──────── Exercise passage ────────

The selected single-model directive smells out loud. No competition means the possibility exists for leveraged profit for the single supplier at
city expense, and eventually higher fares. Also, Paul B has many good criticisms.

Jun. 11 2014 06:04 PM
JOSEPH P. WALL from PELHAM BAY, BRONX

The new taxi of tomorrow reminds me a little bit of the old checkard cabs that used to be on the streets of New York, many many years ago and, when those checkard cabs were on the streets of New York picking up taxi passengers, you did not have all these problems back then.

Jun. 11 2014 12:46 PM

The new administration "still reviewing the ruling and its implications, especially in view of the potential for further appeal."
Why should the present administration forego its own opportunity to solicit favors in return for a new cab requirement?
The TLC is "gratified by this latest decision upholding the TLC’s regulatory authority"

Jun. 11 2014 11:10 AM

If the City of NY can't force Taxi owners to buy specified cabs, don't City officials lose a big opportunity to receive bribes, kickbacks, or campaign contributions by competing suppliers?

──────── Dataset content ────────

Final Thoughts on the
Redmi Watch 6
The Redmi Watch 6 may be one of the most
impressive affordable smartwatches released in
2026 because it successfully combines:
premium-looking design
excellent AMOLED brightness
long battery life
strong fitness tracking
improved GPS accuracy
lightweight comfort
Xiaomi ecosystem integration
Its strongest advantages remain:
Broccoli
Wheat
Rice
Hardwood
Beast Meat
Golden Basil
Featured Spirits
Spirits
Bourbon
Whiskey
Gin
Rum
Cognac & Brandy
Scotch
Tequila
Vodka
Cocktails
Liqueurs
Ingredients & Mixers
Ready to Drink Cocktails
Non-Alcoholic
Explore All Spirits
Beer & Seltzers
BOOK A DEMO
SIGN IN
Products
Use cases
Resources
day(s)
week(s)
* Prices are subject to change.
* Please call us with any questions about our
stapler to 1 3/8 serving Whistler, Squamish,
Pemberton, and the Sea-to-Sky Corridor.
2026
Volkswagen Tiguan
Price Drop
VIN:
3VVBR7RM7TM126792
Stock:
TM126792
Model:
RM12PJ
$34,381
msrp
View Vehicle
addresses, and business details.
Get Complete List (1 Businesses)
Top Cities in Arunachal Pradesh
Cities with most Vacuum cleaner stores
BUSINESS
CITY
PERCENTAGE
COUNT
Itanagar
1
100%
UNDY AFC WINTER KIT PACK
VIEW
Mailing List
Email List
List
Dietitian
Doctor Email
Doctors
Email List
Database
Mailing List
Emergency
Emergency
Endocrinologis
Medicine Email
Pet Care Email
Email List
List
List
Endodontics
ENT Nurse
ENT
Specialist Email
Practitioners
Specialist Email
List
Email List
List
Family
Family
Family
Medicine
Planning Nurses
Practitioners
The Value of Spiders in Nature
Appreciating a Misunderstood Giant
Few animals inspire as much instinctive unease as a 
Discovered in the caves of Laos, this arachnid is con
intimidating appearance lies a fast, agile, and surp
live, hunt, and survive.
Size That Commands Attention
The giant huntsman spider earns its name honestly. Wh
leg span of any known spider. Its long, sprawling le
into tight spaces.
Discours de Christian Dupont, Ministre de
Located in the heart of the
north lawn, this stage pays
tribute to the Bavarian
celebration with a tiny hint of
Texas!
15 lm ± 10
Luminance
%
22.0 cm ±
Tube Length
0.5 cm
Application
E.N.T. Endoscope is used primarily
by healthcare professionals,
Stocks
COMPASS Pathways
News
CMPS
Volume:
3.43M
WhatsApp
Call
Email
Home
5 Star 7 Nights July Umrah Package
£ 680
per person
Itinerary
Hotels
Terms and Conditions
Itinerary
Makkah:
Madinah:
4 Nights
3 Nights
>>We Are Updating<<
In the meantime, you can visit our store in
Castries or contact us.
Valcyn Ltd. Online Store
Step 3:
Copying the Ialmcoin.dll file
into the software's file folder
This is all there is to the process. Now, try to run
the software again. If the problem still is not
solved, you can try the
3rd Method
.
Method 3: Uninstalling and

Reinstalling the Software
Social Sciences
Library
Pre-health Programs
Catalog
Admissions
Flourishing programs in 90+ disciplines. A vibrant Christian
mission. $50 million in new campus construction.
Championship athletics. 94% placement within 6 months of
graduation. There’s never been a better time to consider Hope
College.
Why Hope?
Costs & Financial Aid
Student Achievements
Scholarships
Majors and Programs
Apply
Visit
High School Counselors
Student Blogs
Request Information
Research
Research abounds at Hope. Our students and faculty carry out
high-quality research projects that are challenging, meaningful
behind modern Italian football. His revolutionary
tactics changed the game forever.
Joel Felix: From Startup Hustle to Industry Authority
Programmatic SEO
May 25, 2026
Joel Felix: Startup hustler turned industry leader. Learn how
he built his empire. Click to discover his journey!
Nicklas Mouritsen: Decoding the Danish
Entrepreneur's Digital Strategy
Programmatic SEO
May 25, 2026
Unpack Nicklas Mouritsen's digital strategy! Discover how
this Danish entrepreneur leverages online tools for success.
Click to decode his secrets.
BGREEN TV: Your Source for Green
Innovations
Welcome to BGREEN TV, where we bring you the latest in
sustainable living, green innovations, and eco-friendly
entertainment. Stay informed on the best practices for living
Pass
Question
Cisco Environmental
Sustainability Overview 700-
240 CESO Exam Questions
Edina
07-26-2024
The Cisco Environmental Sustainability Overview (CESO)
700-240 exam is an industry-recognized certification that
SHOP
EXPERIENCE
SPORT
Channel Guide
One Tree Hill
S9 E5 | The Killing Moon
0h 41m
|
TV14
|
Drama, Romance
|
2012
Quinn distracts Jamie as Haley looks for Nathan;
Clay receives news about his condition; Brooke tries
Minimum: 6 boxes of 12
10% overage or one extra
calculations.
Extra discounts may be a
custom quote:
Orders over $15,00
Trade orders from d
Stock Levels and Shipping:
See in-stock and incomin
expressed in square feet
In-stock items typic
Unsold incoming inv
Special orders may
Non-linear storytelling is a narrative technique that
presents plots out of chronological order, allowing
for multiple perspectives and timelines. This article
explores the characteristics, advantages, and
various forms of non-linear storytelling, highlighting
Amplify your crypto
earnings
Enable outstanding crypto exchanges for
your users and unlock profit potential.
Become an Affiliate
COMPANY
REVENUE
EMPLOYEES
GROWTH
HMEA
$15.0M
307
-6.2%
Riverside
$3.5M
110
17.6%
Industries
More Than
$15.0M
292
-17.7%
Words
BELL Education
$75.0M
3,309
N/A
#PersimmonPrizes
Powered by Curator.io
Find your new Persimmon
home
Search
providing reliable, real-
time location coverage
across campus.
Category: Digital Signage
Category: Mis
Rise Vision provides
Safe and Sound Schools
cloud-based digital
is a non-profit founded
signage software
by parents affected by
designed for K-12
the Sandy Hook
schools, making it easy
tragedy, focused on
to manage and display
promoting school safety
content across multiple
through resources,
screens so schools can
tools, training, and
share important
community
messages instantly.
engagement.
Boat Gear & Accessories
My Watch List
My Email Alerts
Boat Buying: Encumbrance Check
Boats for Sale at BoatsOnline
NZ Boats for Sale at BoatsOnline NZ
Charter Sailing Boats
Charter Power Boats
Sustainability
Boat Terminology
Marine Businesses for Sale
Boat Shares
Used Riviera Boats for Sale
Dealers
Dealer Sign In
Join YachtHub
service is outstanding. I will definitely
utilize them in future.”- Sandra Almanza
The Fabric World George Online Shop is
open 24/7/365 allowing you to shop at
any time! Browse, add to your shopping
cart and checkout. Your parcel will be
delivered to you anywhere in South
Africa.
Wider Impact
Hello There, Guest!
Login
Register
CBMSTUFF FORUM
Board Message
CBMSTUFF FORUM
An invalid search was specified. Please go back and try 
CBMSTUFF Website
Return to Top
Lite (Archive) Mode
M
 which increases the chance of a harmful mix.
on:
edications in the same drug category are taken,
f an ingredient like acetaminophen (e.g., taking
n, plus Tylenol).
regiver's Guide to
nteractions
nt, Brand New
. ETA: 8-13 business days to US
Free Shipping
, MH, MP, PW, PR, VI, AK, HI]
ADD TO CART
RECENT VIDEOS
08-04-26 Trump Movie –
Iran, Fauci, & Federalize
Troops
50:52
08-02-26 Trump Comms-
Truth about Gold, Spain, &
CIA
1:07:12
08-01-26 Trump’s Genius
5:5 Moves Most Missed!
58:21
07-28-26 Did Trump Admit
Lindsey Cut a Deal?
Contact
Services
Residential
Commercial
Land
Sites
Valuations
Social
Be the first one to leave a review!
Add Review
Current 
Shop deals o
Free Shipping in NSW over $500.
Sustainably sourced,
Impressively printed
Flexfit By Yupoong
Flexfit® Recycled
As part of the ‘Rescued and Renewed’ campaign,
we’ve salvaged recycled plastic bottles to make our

────────

* **Goal of the exercise**
Carry on the reader comments about New York City's required taxi model from the point where they end.

* **Task answer**
Jun. 11 2014 11:03 AM
Paul Blank from Northern NJ

It is so strange that this ruling came down this way, and for the following reasons:

It is not good that there be single supplier for one product. It is anti-competitive, and begs the question: what happens if there is a shortage of a critical part or parts? And what about price-gouging by that single-supplier? Also, it stifles innovation. In a few years, this futuristic design will probably look like a fleet of old Checker cabs that appear to never change. It's almost always good business that there be at least two, and hopefully more, competing similar products in a given market.

And if the cab is not ADA compliant, that's just plain wrong.

The city should instead have a set of mandatory specifications for the "Taxi of the Future", such that that ANY manufacturer willing to comply can have a taxi on NYC streets.

One can hope that the new administration use some common sense regarding this issue. The old one simply got this wrong.